## Requirement
Figure out the number of lines in the entries that hold the string "KiCad", then give that number and nothing else.

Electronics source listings
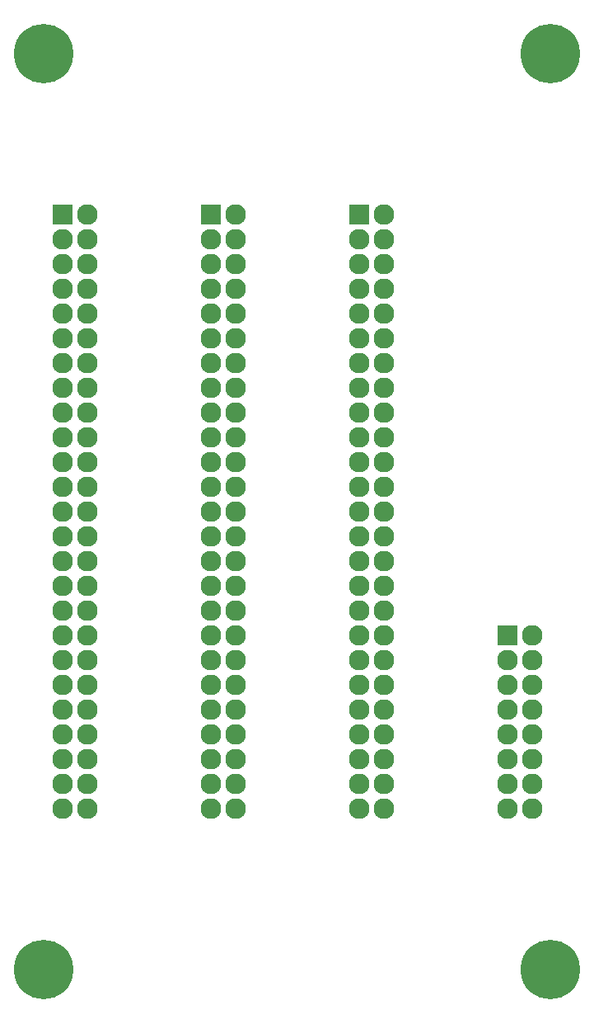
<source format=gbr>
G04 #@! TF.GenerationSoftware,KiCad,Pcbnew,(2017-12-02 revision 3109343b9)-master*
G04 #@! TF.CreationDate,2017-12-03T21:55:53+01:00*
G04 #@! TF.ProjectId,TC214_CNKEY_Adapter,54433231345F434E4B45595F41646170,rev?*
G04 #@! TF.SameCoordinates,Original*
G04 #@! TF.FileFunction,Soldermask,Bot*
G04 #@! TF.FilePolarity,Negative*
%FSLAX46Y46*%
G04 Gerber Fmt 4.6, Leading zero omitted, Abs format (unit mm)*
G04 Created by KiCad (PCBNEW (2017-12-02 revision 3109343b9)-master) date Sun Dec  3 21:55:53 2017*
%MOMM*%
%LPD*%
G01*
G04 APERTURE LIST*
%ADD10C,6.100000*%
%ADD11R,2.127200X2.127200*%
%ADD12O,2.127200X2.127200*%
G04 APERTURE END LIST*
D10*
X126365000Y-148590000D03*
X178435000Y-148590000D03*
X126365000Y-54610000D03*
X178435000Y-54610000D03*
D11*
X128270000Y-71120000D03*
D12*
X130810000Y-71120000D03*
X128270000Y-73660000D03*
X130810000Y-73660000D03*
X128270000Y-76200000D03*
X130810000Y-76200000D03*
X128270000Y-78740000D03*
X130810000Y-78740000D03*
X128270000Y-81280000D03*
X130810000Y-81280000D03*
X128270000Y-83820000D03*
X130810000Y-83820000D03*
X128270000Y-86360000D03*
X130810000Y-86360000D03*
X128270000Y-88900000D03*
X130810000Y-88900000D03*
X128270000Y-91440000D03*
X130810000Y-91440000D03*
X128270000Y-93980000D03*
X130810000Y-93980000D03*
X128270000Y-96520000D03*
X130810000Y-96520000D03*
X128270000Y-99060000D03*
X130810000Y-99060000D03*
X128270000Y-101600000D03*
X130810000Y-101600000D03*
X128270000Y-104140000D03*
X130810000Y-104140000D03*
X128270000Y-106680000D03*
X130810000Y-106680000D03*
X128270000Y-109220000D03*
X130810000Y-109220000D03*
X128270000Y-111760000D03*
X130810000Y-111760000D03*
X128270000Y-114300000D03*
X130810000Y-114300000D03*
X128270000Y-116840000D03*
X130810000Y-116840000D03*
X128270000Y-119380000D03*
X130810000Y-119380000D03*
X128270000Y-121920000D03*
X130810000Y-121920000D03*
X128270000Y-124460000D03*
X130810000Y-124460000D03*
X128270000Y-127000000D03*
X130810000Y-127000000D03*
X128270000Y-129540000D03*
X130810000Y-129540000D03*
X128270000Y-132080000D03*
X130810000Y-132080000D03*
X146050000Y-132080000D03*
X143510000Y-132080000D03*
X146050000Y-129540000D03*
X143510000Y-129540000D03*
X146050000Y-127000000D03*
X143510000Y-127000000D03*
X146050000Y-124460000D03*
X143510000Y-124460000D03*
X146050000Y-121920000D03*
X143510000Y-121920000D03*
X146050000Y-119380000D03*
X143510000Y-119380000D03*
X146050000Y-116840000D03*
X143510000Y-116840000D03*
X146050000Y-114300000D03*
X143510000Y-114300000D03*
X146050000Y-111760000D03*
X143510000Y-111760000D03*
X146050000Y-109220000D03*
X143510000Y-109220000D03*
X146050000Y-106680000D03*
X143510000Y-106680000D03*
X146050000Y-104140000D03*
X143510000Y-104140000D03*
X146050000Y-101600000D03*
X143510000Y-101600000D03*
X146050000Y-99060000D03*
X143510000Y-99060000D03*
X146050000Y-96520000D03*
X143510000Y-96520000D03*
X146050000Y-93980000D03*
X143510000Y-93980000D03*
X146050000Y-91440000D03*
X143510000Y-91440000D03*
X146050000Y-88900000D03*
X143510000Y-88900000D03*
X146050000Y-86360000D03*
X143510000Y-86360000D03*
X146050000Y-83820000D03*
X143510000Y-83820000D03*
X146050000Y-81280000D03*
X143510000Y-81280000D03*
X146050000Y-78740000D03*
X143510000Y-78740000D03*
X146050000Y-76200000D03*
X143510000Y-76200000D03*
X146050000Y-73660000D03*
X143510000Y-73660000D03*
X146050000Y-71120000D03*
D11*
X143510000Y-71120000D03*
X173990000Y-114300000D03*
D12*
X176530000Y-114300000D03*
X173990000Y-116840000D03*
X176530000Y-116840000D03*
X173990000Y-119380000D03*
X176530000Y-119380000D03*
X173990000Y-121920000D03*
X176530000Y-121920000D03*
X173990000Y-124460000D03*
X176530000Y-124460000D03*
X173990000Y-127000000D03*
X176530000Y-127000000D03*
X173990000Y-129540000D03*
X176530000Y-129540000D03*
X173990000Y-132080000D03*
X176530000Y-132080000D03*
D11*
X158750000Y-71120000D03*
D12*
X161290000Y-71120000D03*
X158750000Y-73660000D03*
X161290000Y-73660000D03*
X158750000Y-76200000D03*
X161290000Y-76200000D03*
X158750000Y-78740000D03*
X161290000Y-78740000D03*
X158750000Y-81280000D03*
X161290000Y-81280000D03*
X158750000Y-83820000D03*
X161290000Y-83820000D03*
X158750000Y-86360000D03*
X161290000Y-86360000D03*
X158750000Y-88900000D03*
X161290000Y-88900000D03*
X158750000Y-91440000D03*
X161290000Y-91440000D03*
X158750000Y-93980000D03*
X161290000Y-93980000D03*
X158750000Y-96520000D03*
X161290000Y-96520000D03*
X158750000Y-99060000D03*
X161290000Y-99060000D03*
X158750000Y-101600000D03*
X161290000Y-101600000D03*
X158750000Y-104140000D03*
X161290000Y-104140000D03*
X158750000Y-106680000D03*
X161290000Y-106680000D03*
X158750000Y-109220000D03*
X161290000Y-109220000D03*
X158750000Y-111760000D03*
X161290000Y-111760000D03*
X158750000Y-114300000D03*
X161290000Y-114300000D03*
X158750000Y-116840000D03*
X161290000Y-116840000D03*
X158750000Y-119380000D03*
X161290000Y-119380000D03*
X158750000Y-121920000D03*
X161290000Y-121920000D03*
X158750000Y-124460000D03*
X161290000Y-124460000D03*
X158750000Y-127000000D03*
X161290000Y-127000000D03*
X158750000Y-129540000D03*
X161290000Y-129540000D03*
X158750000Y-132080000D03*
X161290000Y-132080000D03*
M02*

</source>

==

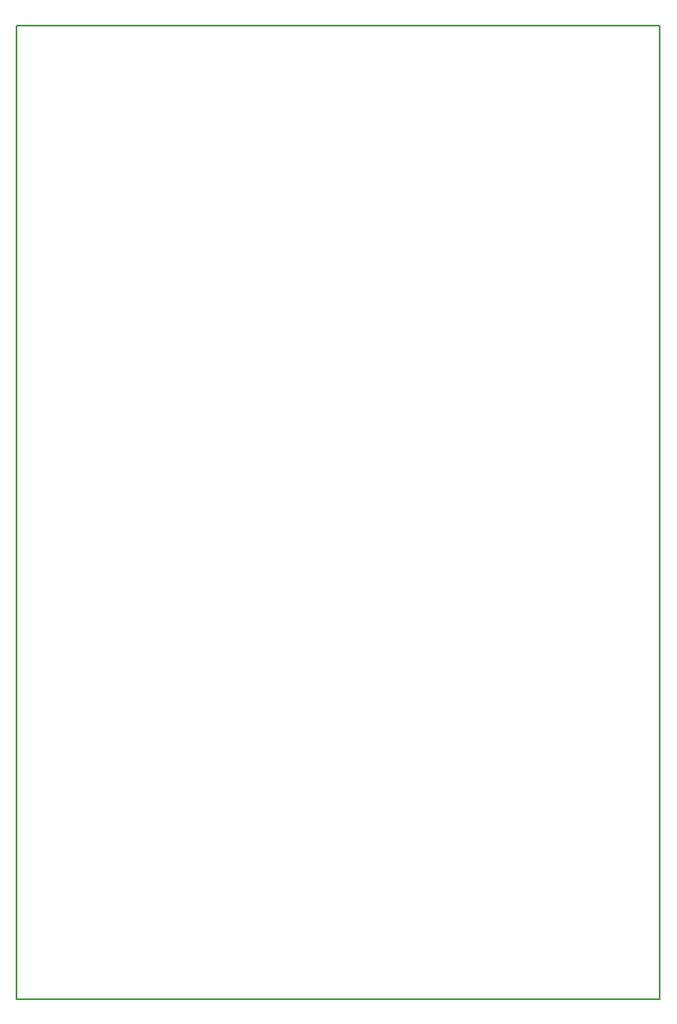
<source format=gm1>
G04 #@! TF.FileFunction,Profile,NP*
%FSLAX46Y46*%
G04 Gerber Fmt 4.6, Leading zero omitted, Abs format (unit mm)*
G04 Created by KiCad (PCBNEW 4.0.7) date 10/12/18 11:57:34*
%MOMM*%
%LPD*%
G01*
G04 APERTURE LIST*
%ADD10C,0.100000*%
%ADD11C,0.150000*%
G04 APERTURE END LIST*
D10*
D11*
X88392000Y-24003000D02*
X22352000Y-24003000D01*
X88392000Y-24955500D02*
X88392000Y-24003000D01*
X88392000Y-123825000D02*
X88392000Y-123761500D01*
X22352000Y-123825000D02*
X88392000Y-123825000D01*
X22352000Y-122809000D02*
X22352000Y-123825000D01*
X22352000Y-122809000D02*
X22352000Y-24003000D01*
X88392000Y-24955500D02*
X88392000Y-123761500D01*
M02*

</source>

## Result of this task
3